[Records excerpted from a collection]

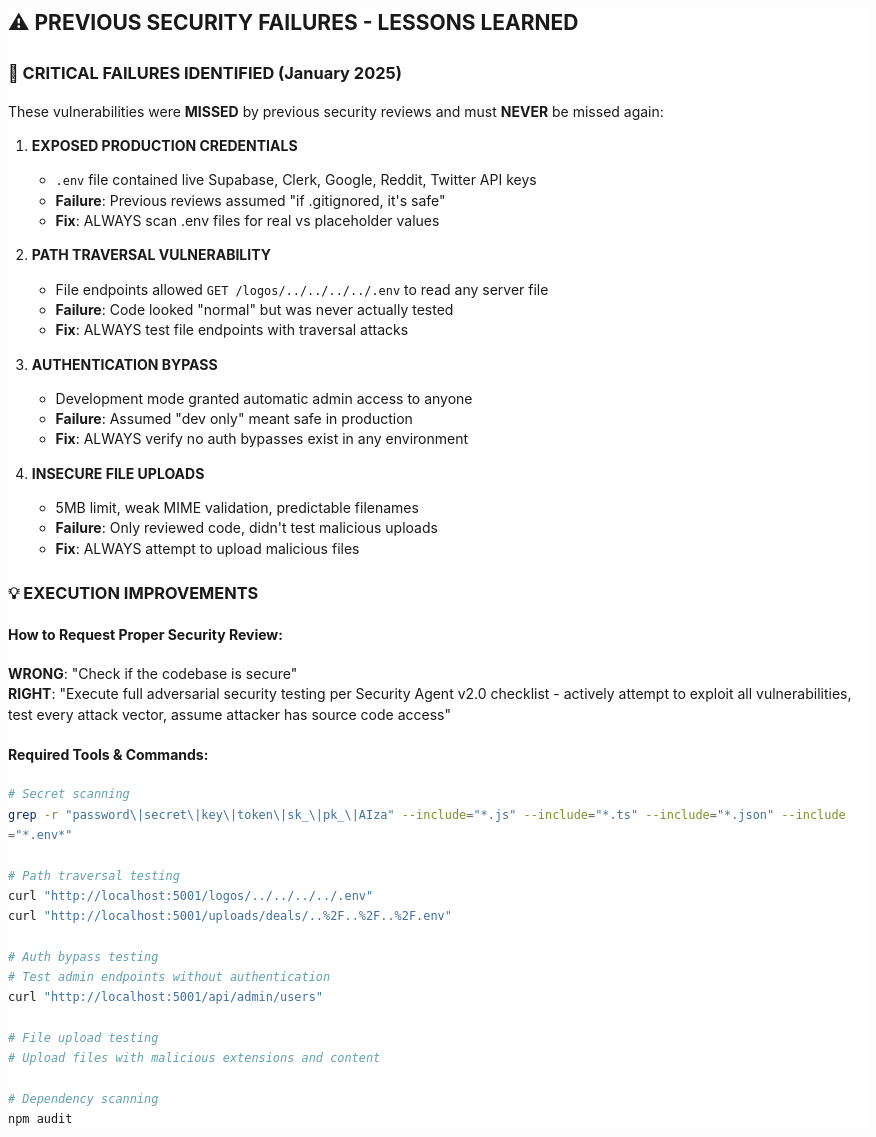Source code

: ## **⚠️ PREVIOUS SECURITY FAILURES - LESSONS LEARNED**

### **🚨 CRITICAL FAILURES IDENTIFIED (January 2025)**
These vulnerabilities were **MISSED** by previous security reviews and must **NEVER** be missed again:

1. **EXPOSED PRODUCTION CREDENTIALS** 
   - `.env` file contained live Supabase, Clerk, Google, Reddit, Twitter API keys
   - **Failure**: Previous reviews assumed "if .gitignored, it's safe"
   - **Fix**: ALWAYS scan .env files for real vs placeholder values

2. **PATH TRAVERSAL VULNERABILITY**
   - File endpoints allowed `GET /logos/../../../../.env` to read any server file
   - **Failure**: Code looked "normal" but was never actually tested
   - **Fix**: ALWAYS test file endpoints with traversal attacks

3. **AUTHENTICATION BYPASS**
   - Development mode granted automatic admin access to anyone
   - **Failure**: Assumed "dev only" meant safe in production
   - **Fix**: ALWAYS verify no auth bypasses exist in any environment

4. **INSECURE FILE UPLOADS**
   - 5MB limit, weak MIME validation, predictable filenames
   - **Failure**: Only reviewed code, didn't test malicious uploads
   - **Fix**: ALWAYS attempt to upload malicious files

### **💡 EXECUTION IMPROVEMENTS**

#### **How to Request Proper Security Review:**
**WRONG**: "Check if the codebase is secure"  
**RIGHT**: "Execute full adversarial security testing per Security Agent v2.0 checklist - actively attempt to exploit all vulnerabilities, test every attack vector, assume attacker has source code access"

#### **Required Tools & Commands:**
```bash
# Secret scanning
grep -r "password\|secret\|key\|token\|sk_\|pk_\|AIza" --include="*.js" --include="*.ts" --include="*.json" --include="*.env*"

# Path traversal testing  
curl "http://localhost:5001/logos/../../../../.env"
curl "http://localhost:5001/uploads/deals/..%2F..%2F..%2F.env"

# Auth bypass testing
# Test admin endpoints without authentication
curl "http://localhost:5001/api/admin/users"

# File upload testing
# Upload files with malicious extensions and content

# Dependency scanning
npm audit
```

## Brief
Every line that contains the string "files" should be returned from the data.

## Worked solution
   - **Fix**: ALWAYS scan .env files for real vs placeholder values
   - **Fix**: ALWAYS attempt to upload malicious files
# Upload files with malicious extensions and content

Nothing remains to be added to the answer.